More than 100 people attended a ceremony to add 51 names to the Purple Heart memorial at the Cadena Reeves Justice Center.
August 7 was Purple Heart Day, and members of the Military Order of the Purple Heart Alamo Chapter 1836, gathered in front of the Cadena Reeves Justice Center on Dolorosa to pay their respects to 51 war heroes whose names were added to the memorial this year.
Col. Mark Costello, U.S. Army Ret., was wounded in Iraq. He told the audience of the sadness he feels when soldiers are killed or wounded in service, including the death of Maj. Gen. Harold Greene in Afghanistan just two days earlier.
"I don't cry much," Costello said. "I don't cry much at all anymore. But I'll tell you, I had tears rolling down my eyes. And it doesn't make any difference what rank that person was. That was an American soldier."
Costello, who was assigned to Army South out of Fort Sam Houston before his retirement, said it’s his first time to be involved with the purple heart ceremony.
"I think much of the general public doesn't understand what the Purple Heart is. It's the only award given, the only medal given, for being wounded by the enemy. If you see a colonel like myself and we've got a bunch of ribbons and stuff, our soldiers earn those for us. This is really the only award that we earn.
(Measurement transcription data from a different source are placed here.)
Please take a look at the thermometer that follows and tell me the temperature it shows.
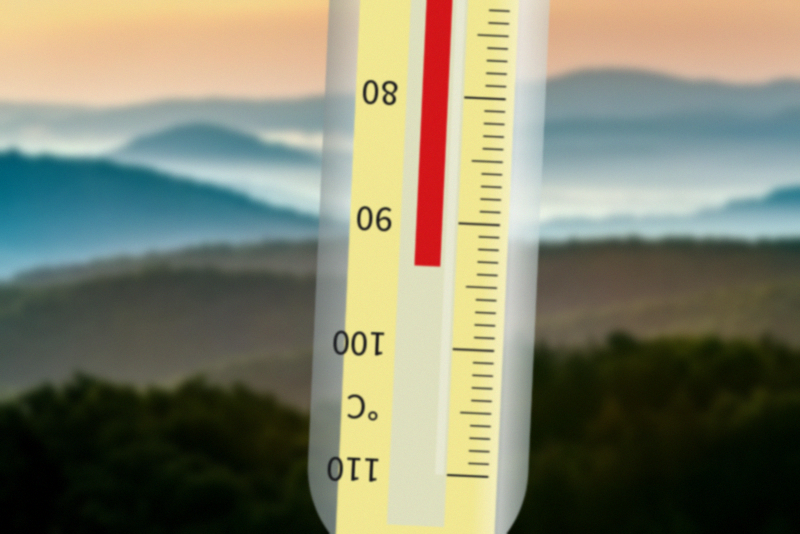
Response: 93.5 °C
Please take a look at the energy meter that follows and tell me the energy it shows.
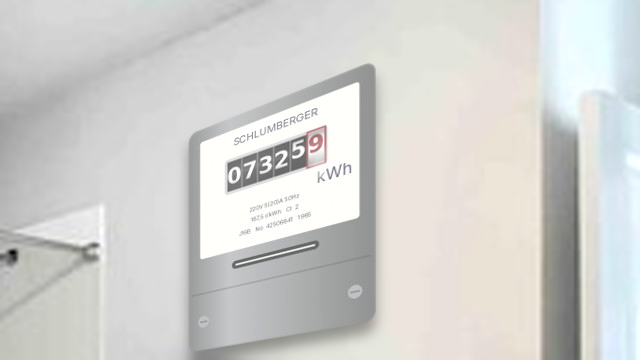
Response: 7325.9 kWh
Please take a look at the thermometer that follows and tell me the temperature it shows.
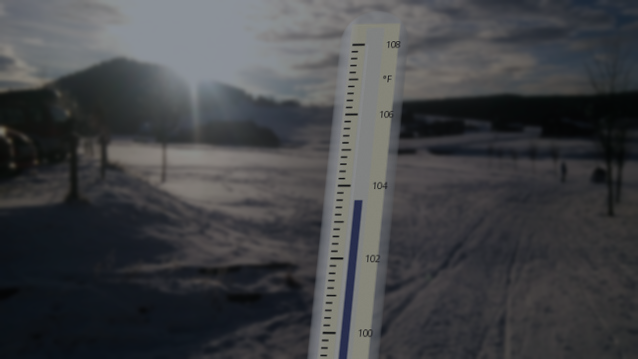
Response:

Not that we want it, but we get it," he said.
Bexar County Judge Nelson Wolff said it’s important for governments to show their support of military heroes.
'You know, we are Military City, USA. We've got the largest number of retired Air Force personnel here. So we've done everything we can to support veterans," Wolff said. "What we did with this memorial, what we did with the Medal of Honor Memorial that just opened, what we've done with the veterans court that's saving lives."
The Purple Heart memorial, first dedicated in 2006, now has more than 400 pavers bearing the names of wounded or killed soldiers. Also on county property are The U.S.S. San Jacinto and U.S. submarines Still on Patrol Memorials on the south end of the Bexar County Courthouse.